Job: Can you copy, character for character, the stretch from the line containing "the example 7.02" through the line containing "As read: 5.19"?

[Collected data]
···

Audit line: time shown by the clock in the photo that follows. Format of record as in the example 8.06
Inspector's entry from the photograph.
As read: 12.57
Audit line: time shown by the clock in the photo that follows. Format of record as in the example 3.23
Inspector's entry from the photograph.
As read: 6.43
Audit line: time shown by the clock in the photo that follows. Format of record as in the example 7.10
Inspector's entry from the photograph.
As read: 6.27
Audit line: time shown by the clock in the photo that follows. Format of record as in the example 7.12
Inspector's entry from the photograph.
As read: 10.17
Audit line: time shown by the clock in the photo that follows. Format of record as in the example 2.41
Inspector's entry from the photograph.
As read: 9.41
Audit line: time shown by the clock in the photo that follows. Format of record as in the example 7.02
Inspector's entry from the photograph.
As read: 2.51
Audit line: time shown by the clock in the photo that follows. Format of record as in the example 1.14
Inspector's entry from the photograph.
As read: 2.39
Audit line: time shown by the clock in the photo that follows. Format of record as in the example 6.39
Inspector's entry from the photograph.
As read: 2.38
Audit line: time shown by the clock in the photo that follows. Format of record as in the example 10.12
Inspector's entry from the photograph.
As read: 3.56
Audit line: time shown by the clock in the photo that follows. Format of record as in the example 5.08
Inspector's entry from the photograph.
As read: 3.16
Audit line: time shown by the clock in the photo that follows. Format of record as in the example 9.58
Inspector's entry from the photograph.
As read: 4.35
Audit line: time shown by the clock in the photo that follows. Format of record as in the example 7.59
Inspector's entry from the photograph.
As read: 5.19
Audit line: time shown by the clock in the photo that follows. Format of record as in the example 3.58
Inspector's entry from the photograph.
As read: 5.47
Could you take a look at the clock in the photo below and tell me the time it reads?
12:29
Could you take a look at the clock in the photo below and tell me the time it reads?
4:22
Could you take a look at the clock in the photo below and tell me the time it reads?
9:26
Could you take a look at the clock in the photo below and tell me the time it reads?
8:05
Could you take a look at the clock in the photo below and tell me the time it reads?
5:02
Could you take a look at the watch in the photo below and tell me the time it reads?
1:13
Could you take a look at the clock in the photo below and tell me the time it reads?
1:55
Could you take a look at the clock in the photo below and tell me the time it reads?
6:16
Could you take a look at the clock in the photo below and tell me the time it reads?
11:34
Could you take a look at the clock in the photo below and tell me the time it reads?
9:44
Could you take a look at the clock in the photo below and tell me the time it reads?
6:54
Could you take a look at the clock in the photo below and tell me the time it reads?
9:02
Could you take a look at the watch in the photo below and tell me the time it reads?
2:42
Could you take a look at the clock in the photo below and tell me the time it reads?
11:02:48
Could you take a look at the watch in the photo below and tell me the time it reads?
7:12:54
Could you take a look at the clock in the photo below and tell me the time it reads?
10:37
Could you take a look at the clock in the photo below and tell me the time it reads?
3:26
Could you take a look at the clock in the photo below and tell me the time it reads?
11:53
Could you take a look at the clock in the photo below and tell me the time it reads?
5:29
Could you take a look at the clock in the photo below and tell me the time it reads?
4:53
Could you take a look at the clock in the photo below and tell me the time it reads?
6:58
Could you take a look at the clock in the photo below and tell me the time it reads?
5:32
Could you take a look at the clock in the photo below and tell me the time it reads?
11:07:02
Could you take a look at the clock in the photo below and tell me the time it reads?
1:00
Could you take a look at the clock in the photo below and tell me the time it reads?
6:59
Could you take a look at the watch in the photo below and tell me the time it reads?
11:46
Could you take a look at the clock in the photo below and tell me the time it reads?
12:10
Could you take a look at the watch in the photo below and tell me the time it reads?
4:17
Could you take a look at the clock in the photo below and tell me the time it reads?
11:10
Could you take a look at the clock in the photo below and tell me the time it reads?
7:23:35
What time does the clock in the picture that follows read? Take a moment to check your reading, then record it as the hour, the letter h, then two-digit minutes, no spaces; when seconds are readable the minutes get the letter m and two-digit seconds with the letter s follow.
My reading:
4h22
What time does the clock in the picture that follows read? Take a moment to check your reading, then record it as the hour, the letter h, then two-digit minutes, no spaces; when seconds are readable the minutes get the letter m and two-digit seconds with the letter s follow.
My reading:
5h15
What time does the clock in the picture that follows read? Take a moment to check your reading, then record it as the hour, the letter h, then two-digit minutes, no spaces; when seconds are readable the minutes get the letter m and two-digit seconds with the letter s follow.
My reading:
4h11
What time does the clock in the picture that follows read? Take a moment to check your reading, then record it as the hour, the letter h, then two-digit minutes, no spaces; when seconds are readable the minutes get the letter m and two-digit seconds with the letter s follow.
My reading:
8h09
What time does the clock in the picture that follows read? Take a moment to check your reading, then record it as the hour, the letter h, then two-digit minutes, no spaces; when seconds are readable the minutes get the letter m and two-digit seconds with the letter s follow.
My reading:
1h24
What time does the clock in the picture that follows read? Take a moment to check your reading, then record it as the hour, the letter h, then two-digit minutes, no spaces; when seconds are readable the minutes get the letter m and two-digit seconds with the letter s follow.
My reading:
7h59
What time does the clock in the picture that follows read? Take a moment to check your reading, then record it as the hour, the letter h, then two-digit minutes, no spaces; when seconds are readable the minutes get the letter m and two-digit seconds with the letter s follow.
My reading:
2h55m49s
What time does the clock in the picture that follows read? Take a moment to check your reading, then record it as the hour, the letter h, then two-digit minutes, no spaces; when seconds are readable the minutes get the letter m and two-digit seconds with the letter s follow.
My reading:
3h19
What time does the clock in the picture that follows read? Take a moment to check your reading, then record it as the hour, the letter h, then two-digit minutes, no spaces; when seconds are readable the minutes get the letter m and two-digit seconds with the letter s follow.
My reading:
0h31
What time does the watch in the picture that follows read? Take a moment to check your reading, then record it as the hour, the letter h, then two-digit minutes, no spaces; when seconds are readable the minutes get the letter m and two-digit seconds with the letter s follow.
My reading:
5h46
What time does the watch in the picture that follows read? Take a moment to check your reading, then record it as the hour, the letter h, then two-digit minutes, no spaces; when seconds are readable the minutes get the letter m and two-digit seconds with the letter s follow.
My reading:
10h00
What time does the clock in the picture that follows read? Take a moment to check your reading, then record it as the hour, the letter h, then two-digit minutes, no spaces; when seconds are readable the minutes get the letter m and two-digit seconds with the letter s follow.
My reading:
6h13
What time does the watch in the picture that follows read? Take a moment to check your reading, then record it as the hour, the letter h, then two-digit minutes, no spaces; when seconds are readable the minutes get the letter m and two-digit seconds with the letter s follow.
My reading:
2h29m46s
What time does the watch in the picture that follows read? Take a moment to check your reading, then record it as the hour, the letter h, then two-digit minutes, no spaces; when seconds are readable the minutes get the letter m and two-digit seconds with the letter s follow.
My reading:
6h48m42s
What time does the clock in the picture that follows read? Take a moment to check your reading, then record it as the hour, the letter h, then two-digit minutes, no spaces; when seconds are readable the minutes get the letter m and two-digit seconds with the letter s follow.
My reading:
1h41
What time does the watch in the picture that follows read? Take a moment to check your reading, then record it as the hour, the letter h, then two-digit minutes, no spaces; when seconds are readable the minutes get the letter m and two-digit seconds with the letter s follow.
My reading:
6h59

···

Full answer:
Audit line: time shown by the clock in the photo that follows. Format of record as in the example 7.02
Inspector's entry from the photograph.
As read: 2.51
Audit line: time shown by the clock in the photo that follows. Format of record as in the example 1.14
Inspector's entry from the photograph.
As read: 2.39
Audit line: time shown by the clock in the photo that follows. Format of record as in the example 6.39
Inspector's entry from the photograph.
As read: 2.38
Audit line: time shown by the clock in the photo that follows. Format of record as in the example 10.12
Inspector's entry from the photograph.
As read: 3.56
Audit line: time shown by the clock in the photo that follows. Format of record as in the example 5.08
Inspector's entry from the photograph.
As read: 3.16
Audit line: time shown by the clock in the photo that follows. Format of record as in the example 9.58
Inspector's entry from the photograph.
As read: 4.35
Audit line: time shown by the clock in the photo that follows. Format of record as in the example 7.59
Inspector's entry from the photograph.
As read: 5.19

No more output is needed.